Despite the title of his latest recording, Buddy Guy really doesn’t have anything to prove. Admired and cited as an influence by some of rock’s greatest guitarists (including the likes of Clapton), he’s an acknowledged master of his instrument. He’s got a genuinely impressive history, including early work with Muddy Waters and an extended partnership with harmonica ace Junior Wells, as well as a lengthy solo career that’s been on a steady rise since back in the 90’s.
So the question regarding a Buddy Guy CD is the quality of the material, and just how engaged he is with said material. On that basis, Living Proof stands as a career highlight.

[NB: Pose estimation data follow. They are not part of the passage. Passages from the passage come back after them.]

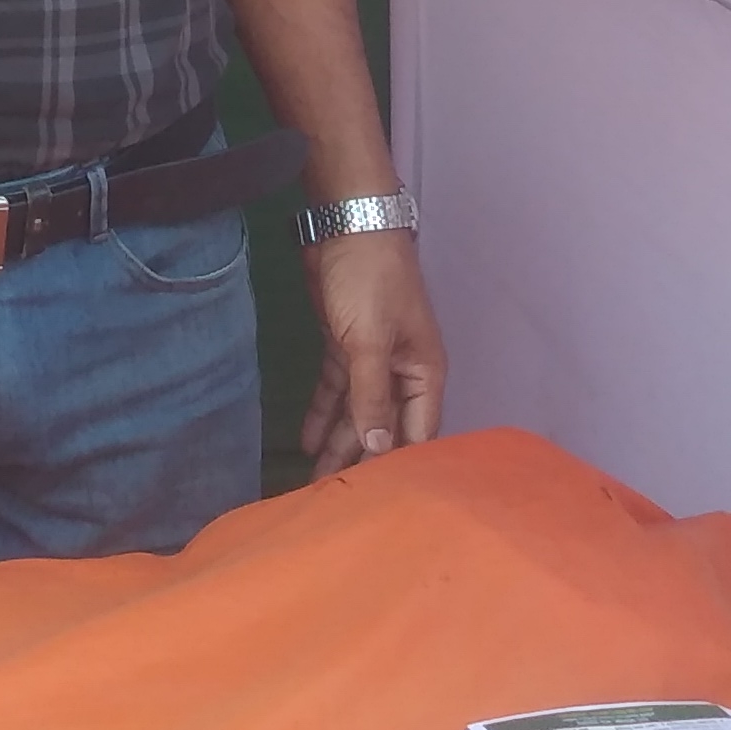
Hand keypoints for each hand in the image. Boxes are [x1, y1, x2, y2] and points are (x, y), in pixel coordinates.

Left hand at [299, 228, 445, 475]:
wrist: (345, 225)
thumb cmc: (370, 282)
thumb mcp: (371, 342)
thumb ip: (373, 396)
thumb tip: (380, 448)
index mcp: (423, 374)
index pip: (416, 433)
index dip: (398, 466)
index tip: (376, 503)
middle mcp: (403, 372)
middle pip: (384, 426)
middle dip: (361, 460)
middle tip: (332, 498)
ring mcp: (373, 359)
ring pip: (356, 411)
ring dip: (337, 443)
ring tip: (315, 481)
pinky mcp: (344, 345)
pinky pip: (336, 389)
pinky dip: (322, 413)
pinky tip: (307, 440)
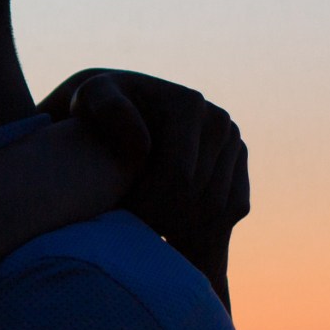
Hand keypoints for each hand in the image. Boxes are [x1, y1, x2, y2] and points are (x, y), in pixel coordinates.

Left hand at [43, 69, 247, 311]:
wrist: (115, 119)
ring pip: (219, 208)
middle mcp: (219, 123)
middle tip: (133, 229)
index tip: (122, 215)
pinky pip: (234, 209)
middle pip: (200, 195)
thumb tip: (143, 146)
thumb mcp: (91, 99)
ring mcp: (233, 144)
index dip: (149, 205)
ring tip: (147, 229)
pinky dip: (207, 228)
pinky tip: (172, 231)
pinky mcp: (238, 166)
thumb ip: (108, 109)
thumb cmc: (95, 111)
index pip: (179, 176)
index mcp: (189, 106)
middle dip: (164, 220)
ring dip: (184, 229)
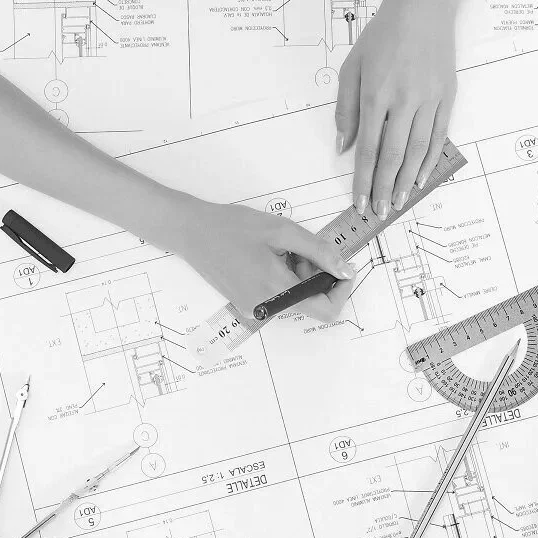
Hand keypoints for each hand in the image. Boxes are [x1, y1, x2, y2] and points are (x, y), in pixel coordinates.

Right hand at [167, 198, 355, 321]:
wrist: (191, 232)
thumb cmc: (233, 227)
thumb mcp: (282, 231)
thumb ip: (319, 252)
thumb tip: (346, 270)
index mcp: (277, 290)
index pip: (326, 310)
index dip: (341, 289)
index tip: (340, 265)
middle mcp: (267, 308)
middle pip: (311, 300)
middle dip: (316, 274)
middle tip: (299, 247)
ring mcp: (255, 309)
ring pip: (295, 296)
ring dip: (299, 273)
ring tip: (279, 248)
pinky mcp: (247, 304)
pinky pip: (279, 295)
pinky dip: (283, 276)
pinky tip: (267, 256)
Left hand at [335, 0, 457, 218]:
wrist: (422, 7)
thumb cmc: (382, 36)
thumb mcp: (352, 67)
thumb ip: (346, 110)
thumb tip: (343, 147)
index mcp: (376, 94)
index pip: (367, 148)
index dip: (362, 179)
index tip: (359, 201)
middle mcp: (404, 100)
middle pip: (393, 155)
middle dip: (384, 188)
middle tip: (379, 211)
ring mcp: (429, 99)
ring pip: (417, 150)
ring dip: (407, 181)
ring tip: (399, 202)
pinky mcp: (448, 96)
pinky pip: (438, 135)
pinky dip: (430, 160)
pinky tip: (421, 178)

Guy should be engaged here. Most of the tunes are directly biographical, written by producer Tom Hambridge based on casual conversations with Guy. But while the lyrics might occasionally be a bit solipsistic, there’s no doubt Guy is singing and playing from the heart this time out. “74 Years Young,” the obviously-autobiographical opener, and the staunchly defiant “Thank Me Someday,” the one-two punch that kicks things off, set the stage – with stellar, bone-crunching backup anchored by Hambridge’s drums. He literally tells his life story while tearing off ferocious leads with utterly dazzling dexterity.
The band varies from track to track, with Reese Wynans on keys and guitarist David Grissom fairly constant throughout. Guest turns include B. B. King and Carlos Santana, the former trading licks and lines on the relaxed and reflective “Stay Around A Little Longer,” the latter weaving sinuous guitar lines through “Where The Blues Begin,” a stylistic contrast that brings out the best in both guitarists.
The slightly latin-leaning “Where The Blues Begin” aside, Hanbridge’s compositions stick fairly close to blues convention, providing sturdy twelve-bar bedrock that give Guy lots of room for his incendiary guitar work. Guy responds with his trademark intensity, undiminished by time or age; he’s absolutely on fire here, with no signs of mellowing or slowing down. His solos are furious, bordering on frenetic, and it’s obvious he’s still completely in command of his legendary prowess on the six-string.